**Aufgaben:**
• A. In welchem Jahr übernahm Christiane Mückenberger laut dem Lesetext die Verantwortung für DOK Leipzig?
• B. Gib den Abschnitt des Lesetextes von „DEFA Matinee ehrt“ bis „Spielfilmregisseure der DEFA.“ wortgetreu wieder.

**Lesetext:**
Der Teil der Retrospektive, der während der Festivalwoche im CineStar 5 stattfindet, bildet das thematisch und filmsprachlich breite Spektrum ab, das die Filme aus den USA in Leipzig einbrachten. Die sechs Programme spannen den Bogen von den 1960er bis in die 1980er Jahre und widmen sich unter anderem Erzählungen über die Diskriminierung von People of Colour, mexikanischen Farmarbeitenden und Native Americans, Emanzipationsprozessen aus weiblicher Sicht oder Perspektiven auf Streikbewegungen und Kapitalismuskritik. Für die Filmgespräche zur Retrospektive werden in Leipzig die Filmemacher*innen Deborah Shaffer, Barbara Kopple, Allan Siegel, Gordon Quinn und Christine Choy erwartet. Zu Online-Gesprächen sind Robert Cohen und Jim Klein zu Gast. Außerdem wird es im Luru Kino ein filmbegleitendes Panel mit US-amerikanischen Gästen geben, das die welt- und filmpolitische Zäsur des Vietnam-Kriegs zum Thema hat.
Die Matinee Sächsisches Staatsarchiv mit dem Titel „Die Buchstadt Leipzig in Selbstbildern“ greift das diesjährige Themenjahr der Stadt auf, mit dem 2025 die Geschichte der Buchstadt gewürdigt wird. Aus seinen Beständen sächsischer Amateurfilme präsentiert das Staatsarchiv unter anderem historische Messefilme zur Internationalen Buchkunst-Ausstellung (IBA), einen Imagefilm, in dem der Börsenverein für den Kauf von Büchern wirbt, sowie Werksfilme zu Leipziger Falz- und Heftmaschinenfabriken, die historische Einblicke in die „Maschinerie“ der Herstellung und des Vertriebs gewähren.
DEFA Matinee ehrt unter dem Titel „Für Christiane Mückenberger, die Unerschrockene“ die kürzlich verstorbene Filmwissenschaftlerin, die 1990 die Verantwortung für DOK Leipzig übernahm und mit ihrem Engagement dafür sorgte, dass das Festival in der turbulenten Nachwendezeit weiter existierte. In der DDR hatte sie unerschrocken ihre Meinung vertreten und dafür 10 Jahre Berufsverbot erhalten. DOK Leipzig zeigt in der DEFA Matinee den Film „Verzeiht, daß ich ein Mensch bin. Friedrich Wolf“, der unter wesentlicher Mitarbeit von Mückenberger entstand. Der Film ist das bemerkenswerte Familienporträt des Schriftstellers und Arztes Wolf, erzählt aus der Perspektive seiner Kinder, darunter auch Markus Wolf, der viele Jahre als Chef des Auslandsgeheimdienstes der DDR agierte, sowie Konrad Wolf, einer der erfolgreichsten Spielfilmregisseure der DEFA.

**Angaben:**
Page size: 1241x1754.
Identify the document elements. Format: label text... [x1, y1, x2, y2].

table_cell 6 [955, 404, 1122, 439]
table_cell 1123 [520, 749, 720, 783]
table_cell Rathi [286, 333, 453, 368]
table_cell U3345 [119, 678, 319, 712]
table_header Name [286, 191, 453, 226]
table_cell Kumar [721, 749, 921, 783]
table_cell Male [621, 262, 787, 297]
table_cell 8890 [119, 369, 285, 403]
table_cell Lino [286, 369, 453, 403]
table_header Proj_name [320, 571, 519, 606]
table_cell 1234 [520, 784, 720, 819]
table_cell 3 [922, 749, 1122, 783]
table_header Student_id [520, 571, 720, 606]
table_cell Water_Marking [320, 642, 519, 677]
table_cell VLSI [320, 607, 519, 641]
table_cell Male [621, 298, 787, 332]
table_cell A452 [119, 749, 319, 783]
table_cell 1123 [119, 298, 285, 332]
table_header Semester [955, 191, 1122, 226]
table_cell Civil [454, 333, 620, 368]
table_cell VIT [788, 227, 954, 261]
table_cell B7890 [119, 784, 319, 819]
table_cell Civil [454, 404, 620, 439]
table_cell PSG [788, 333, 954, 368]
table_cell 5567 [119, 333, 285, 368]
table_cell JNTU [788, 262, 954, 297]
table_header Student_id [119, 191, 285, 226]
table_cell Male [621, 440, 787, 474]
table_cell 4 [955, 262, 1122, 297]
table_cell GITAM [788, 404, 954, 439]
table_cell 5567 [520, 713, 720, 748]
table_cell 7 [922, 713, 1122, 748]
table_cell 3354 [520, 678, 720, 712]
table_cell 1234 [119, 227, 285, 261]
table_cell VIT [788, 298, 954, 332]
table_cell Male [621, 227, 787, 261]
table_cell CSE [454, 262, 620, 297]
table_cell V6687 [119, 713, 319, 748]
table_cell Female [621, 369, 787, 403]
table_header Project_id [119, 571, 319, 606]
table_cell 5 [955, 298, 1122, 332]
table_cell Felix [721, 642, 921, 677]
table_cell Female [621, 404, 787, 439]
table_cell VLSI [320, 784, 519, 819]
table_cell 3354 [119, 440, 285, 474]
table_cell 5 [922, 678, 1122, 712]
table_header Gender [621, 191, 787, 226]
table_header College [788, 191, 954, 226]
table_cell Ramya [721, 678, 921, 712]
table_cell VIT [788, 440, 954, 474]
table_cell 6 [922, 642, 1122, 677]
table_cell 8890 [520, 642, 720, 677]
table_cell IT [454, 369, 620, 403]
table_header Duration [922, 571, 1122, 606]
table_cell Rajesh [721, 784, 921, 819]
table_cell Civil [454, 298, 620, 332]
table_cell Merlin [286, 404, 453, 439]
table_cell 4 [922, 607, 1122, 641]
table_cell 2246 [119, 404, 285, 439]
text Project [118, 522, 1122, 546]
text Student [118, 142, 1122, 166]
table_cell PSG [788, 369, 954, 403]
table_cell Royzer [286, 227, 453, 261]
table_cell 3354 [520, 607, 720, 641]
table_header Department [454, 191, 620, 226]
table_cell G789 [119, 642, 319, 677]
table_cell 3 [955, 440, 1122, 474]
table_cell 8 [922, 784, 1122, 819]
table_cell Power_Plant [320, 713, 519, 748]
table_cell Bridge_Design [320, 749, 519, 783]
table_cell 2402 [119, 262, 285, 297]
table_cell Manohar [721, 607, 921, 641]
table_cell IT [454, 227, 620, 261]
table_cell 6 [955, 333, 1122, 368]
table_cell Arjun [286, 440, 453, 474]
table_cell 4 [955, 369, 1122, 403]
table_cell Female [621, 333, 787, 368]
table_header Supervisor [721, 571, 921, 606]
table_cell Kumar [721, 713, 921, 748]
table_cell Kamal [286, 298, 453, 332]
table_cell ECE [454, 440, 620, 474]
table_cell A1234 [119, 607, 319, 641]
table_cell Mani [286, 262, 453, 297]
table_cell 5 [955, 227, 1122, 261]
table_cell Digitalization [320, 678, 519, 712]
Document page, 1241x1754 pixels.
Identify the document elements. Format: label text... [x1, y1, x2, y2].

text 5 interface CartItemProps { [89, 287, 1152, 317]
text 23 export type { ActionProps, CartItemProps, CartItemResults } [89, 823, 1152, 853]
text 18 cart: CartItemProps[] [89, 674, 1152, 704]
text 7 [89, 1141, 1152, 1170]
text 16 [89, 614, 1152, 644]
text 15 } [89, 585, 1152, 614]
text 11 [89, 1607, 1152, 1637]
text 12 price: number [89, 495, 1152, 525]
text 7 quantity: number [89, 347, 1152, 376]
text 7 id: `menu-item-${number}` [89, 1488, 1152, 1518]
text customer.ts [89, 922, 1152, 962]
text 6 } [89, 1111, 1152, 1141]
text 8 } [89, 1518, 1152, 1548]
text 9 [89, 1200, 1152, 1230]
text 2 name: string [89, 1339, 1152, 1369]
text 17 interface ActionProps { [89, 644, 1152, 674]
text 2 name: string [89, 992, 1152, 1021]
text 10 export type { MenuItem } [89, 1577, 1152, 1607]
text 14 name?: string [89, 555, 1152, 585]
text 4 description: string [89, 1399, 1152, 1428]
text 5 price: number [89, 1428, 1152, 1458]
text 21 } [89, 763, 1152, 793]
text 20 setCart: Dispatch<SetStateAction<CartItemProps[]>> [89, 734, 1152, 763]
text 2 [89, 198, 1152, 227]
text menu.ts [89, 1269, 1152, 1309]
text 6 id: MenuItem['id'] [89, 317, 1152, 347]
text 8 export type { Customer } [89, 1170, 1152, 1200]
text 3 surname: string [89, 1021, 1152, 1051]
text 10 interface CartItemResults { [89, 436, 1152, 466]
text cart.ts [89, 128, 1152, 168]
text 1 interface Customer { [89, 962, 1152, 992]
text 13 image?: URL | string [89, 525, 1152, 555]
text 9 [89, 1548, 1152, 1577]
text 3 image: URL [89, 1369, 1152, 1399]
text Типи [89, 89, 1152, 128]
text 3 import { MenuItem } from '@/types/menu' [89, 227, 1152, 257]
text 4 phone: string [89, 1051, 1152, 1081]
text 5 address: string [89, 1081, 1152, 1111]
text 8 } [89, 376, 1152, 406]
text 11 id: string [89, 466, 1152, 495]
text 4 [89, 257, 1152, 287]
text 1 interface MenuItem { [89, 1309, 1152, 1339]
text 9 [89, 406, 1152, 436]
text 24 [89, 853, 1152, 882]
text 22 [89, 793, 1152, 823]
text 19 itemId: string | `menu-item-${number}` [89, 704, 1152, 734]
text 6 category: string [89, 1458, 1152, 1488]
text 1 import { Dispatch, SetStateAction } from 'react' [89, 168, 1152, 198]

**Lösungen:**
• A. 1990

• B.
DEFA Matinee ehrt unter dem Titel „Für Christiane Mückenberger, die Unerschrockene“ die kürzlich verstorbene Filmwissenschaftlerin, die 1990 die Verantwortung für DOK Leipzig übernahm und mit ihrem Engagement dafür sorgte, dass das Festival in der turbulenten Nachwendezeit weiter existierte. In der DDR hatte sie unerschrocken ihre Meinung vertreten und dafür 10 Jahre Berufsverbot erhalten. DOK Leipzig zeigt in der DEFA Matinee den Film „Verzeiht, daß ich ein Mensch bin. Friedrich Wolf“, der unter wesentlicher Mitarbeit von Mückenberger entstand. Der Film ist das bemerkenswerte Familienporträt des Schriftstellers und Arztes Wolf, erzählt aus der Perspektive seiner Kinder, darunter auch Markus Wolf, der viele Jahre als Chef des Auslandsgeheimdienstes der DDR agierte, sowie Konrad Wolf, einer der erfolgreichsten Spielfilmregisseure der DEFA.